ST. PETERSBURG, Fla. (WFLA) — St. Petersburg police detectives are investigating a rash of cell phone thefts in the downtown entertainment district.

The agency reports 31 thefts between Feb. 5 and February 27. Department spokeswoman Yolanda Fernandez explains it is a crime of opportunity.

“Any time there is a crowd.
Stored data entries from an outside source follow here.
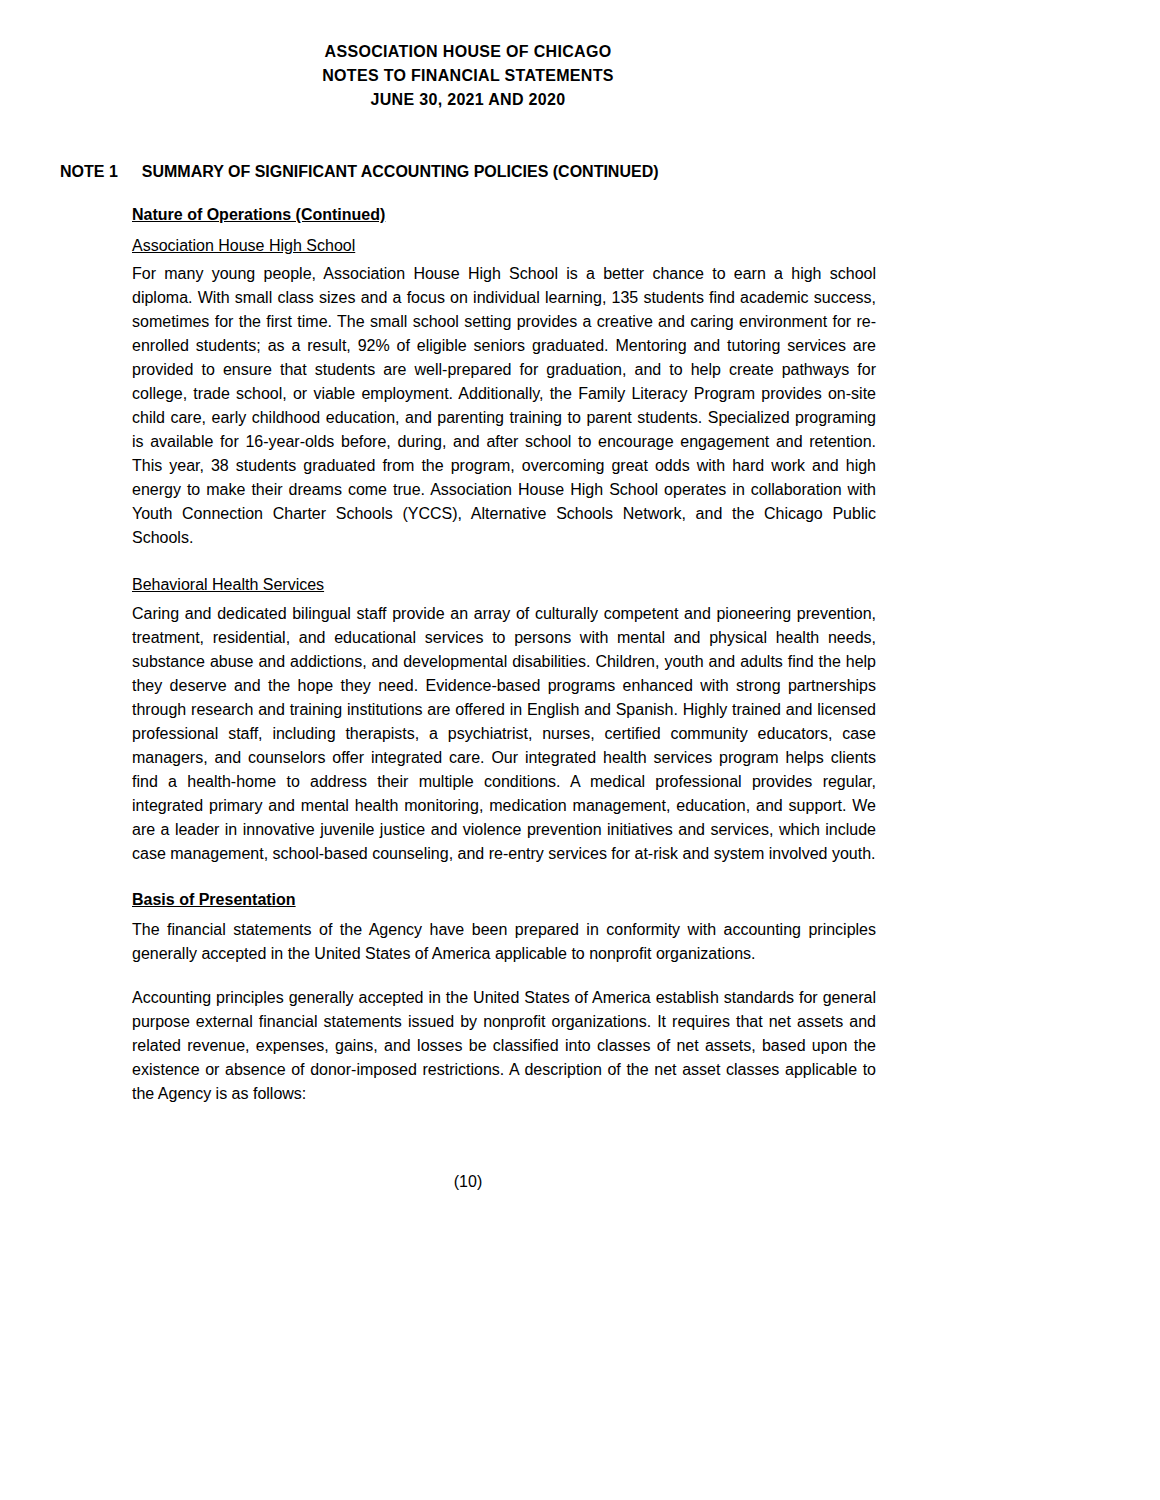ASSOCIATION HOUSE OF CHICAGO
NOTES TO FINANCIAL STATEMENTS
JUNE 30, 2021 AND 2020
NOTE 1 SUMMARY OF SIGNIFICANT ACCOUNTING POLICIES (CONTINUED)
Nature of Operations (Continued)
Association House High School
For many young people, Association House High School is a better chance to earn a high school diploma. With small class sizes and a focus on individual learning, 135 students find academic success, sometimes for the first time. The small school setting provides a creative and caring environment for re-enrolled students; as a result, 92% of eligible seniors graduated. Mentoring and tutoring services are provided to ensure that students are well-prepared for graduation, and to help create pathways for college, trade school, or viable employment. Additionally, the Family Literacy Program provides on-site child care, early childhood education, and parenting training to parent students. Specialized programing is available for 16-year-olds before, during, and after school to encourage engagement and retention. This year, 38 students graduated from the program, overcoming great odds with hard work and high energy to make their dreams come true. Association House High School operates in collaboration with Youth Connection Charter Schools (YCCS), Alternative Schools Network, and the Chicago Public Schools.
Behavioral Health Services
Caring and dedicated bilingual staff provide an array of culturally competent and pioneering prevention, treatment, residential, and educational services to persons with mental and physical health needs, substance abuse and addictions, and developmental disabilities. Children, youth and adults find the help they deserve and the hope they need. Evidence-based programs enhanced with strong partnerships through research and training institutions are offered in English and Spanish. Highly trained and licensed professional staff, including therapists, a psychiatrist, nurses, certified community educators, case managers, and counselors offer integrated care. Our integrated health services program helps clients find a health-home to address their multiple conditions. A medical professional provides regular, integrated primary and mental health monitoring, medication management, education, and support. We are a leader in innovative juvenile justice and violence prevention initiatives and services, which include case management, school-based counseling, and re-entry services for at-risk and system involved youth.
Basis of Presentation
The financial statements of the Agency have been prepared in conformity with accounting principles generally accepted in the United States of America applicable to nonprofit organizations.
Accounting principles generally accepted in the United States of America establish standards for general purpose external financial statements issued by nonprofit organizations. It requires that net assets and related revenue, expenses, gains, and losses be classified into classes of net assets, based upon the existence or absence of donor-imposed restrictions. A description of the net asset classes applicable to the Agency is as follows:
(10)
So if there happens to be, mostly on the weekends is when we are seeing it, but during the week too,” said Fernandez. “Especially now when we are getting into the spring break season and we know a lot of young people are going to be coming to the downtown area. “

Investigators say the crooks targeted The Crafty Squirrel, Pour Judgement, 260 First, Mandarin Hide and The Estate.

One victim, who didn’t want to be identified, was at The Estate celebrating a friend’s birthday when it happened.

“We were all out at The Estate doing the ‘Cha-Cha Slide’ and then the next thing I know, I go to get us a few drinks and [my] phone’s gone,” the man said. “That night, I went around asking everyone if they had found a lost phone and that’s when other people were saying that their phones were lost. But they weren’t really lost, they were pick-pocketed.”

Detectives believe the thieves, in most cases, bumped into the victims in crowded venues and stole their phones.

In some cases, people also had pockets for credit cards and cash attached to their phone cases. The crooks got that as well.

“You’re in a crowded area, you get bumped, your cell phone is gone – you may not even realize if you dropped it, if it was stolen or you left it somewhere,” said Fernandez. “It takes you a while to even report it.”

Police say the best advice is to protect your phone and other valuables. Don’t keep your phone in a back pocket where half of it is sticking out, keep it in a front pocket if possible. If you are a woman and have your phone in your purse, make sure that purse is zipped up.

Rob Rivera is one of the general managers at the Crafty Squirrel. He says he regularly gets calls about lost cell phones and other valuables, but one weekend in February was different.

“Typically on a Saturday morning, Sunday morning – you get a lot of calls about phones, ‘I lost my phone, I lost my wallet, I lost this,'” said Rivera. “And so one morning it just built up. There was probably a good 13 calls.”

Rivera does have surveillance cameras and the video was recording the night the crooks hit. But it’s hard to make out who is doing what.

“Everyone’s drinking, everyone is having a good time and dancing and even if someone is just standing there, there’s people in the way, I can’t get a clear view. It’s nearly impossible,” said Rivera. “It’s a needle in a haystack.”